> Material for this exercise
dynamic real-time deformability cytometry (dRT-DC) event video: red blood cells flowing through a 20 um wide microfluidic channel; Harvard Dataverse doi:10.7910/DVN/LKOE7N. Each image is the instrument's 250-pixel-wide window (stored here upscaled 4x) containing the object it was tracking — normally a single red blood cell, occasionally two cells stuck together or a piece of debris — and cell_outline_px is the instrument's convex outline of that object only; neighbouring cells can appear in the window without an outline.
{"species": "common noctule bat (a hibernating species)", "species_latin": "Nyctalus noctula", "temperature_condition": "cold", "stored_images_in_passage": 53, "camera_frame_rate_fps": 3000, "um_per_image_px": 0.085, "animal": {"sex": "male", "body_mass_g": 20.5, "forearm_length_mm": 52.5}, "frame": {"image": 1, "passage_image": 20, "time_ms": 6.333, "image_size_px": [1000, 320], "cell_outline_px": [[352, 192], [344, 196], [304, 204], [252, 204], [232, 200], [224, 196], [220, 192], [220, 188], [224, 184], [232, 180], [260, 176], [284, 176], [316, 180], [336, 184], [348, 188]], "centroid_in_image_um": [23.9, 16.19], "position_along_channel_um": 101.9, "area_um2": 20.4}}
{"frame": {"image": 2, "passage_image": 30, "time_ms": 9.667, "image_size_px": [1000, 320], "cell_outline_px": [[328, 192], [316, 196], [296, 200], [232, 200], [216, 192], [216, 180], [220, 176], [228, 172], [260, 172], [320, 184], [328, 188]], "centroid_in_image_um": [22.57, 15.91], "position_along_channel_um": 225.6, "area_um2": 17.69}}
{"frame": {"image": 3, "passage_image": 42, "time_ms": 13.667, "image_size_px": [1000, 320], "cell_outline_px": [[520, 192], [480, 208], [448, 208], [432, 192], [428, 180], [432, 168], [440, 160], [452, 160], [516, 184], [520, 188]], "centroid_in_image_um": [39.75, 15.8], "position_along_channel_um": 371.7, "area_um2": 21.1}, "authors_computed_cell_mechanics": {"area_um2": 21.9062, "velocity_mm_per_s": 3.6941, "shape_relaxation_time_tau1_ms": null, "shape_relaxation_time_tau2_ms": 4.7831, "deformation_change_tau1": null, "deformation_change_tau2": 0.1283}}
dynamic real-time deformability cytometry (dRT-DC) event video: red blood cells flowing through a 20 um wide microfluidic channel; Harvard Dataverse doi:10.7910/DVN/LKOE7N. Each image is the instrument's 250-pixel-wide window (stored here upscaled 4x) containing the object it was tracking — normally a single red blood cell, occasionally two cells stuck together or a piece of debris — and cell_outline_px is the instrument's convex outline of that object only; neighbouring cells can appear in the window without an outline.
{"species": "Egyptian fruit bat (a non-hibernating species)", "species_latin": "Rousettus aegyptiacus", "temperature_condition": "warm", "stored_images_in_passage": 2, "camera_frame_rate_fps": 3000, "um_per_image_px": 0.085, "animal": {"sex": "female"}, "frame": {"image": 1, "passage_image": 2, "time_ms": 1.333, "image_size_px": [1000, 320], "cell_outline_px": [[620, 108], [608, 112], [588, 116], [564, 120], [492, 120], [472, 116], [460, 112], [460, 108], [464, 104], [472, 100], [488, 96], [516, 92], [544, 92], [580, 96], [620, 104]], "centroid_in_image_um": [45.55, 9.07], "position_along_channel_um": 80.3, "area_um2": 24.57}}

> Your goal
Write out all of the records once more, exactly.

> Solution for this exercise
dynamic real-time deformability cytometry (dRT-DC) event video: red blood cells flowing through a 20 um wide microfluidic channel; Harvard Dataverse doi:10.7910/DVN/LKOE7N. Each image is the instrument's 250-pixel-wide window (stored here upscaled 4x) containing the object it was tracking — normally a single red blood cell, occasionally two cells stuck together or a piece of debris — and cell_outline_px is the instrument's convex outline of that object only; neighbouring cells can appear in the window without an outline.
{"species": "common noctule bat (a hibernating species)", "species_latin": "Nyctalus noctula", "temperature_condition": "cold", "stored_images_in_passage": 53, "camera_frame_rate_fps": 3000, "um_per_image_px": 0.085, "animal": {"sex": "male", "body_mass_g": 20.5, "forearm_length_mm": 52.5}, "frame": {"image": 1, "passage_image": 20, "time_ms": 6.333, "image_size_px": [1000, 320], "cell_outline_px": [[352, 192], [344, 196], [304, 204], [252, 204], [232, 200], [224, 196], [220, 192], [220, 188], [224, 184], [232, 180], [260, 176], [284, 176], [316, 180], [336, 184], [348, 188]], "centroid_in_image_um": [23.9, 16.19], "position_along_channel_um": 101.9, "area_um2": 20.4}}
{"frame": {"image": 2, "passage_image": 30, "time_ms": 9.667, "image_size_px": [1000, 320], "cell_outline_px": [[328, 192], [316, 196], [296, 200], [232, 200], [216, 192], [216, 180], [220, 176], [228, 172], [260, 172], [320, 184], [328, 188]], "centroid_in_image_um": [22.57, 15.91], "position_along_channel_um": 225.6, "area_um2": 17.69}}
{"frame": {"image": 3, "passage_image": 42, "time_ms": 13.667, "image_size_px": [1000, 320], "cell_outline_px": [[520, 192], [480, 208], [448, 208], [432, 192], [428, 180], [432, 168], [440, 160], [452, 160], [516, 184], [520, 188]], "centroid_in_image_um": [39.75, 15.8], "position_along_channel_um": 371.7, "area_um2": 21.1}, "authors_computed_cell_mechanics": {"area_um2": 21.9062, "velocity_mm_per_s": 3.6941, "shape_relaxation_time_tau1_ms": null, "shape_relaxation_time_tau2_ms": 4.7831, "deformation_change_tau1": null, "deformation_change_tau2": 0.1283}}
dynamic real-time deformability cytometry (dRT-DC) event video: red blood cells flowing through a 20 um wide microfluidic channel; Harvard Dataverse doi:10.7910/DVN/LKOE7N. Each image is the instrument's 250-pixel-wide window (stored here upscaled 4x) containing the object it was tracking — normally a single red blood cell, occasionally two cells stuck together or a piece of debris — and cell_outline_px is the instrument's convex outline of that object only; neighbouring cells can appear in the window without an outline.
{"species": "Egyptian fruit bat (a non-hibernating species)", "species_latin": "Rousettus aegyptiacus", "temperature_condition": "warm", "stored_images_in_passage": 2, "camera_frame_rate_fps": 3000, "um_per_image_px": 0.085, "animal": {"sex": "female"}, "frame": {"image": 1, "passage_image": 2, "time_ms": 1.333, "image_size_px": [1000, 320], "cell_outline_px": [[620, 108], [608, 112], [588, 116], [564, 120], [492, 120], [472, 116], [460, 112], [460, 108], [464, 104], [472, 100], [488, 96], [516, 92], [544, 92], [580, 96], [620, 104]], "centroid_in_image_um": [45.55, 9.07], "position_along_channel_um": 80.3, "area_um2": 24.57}}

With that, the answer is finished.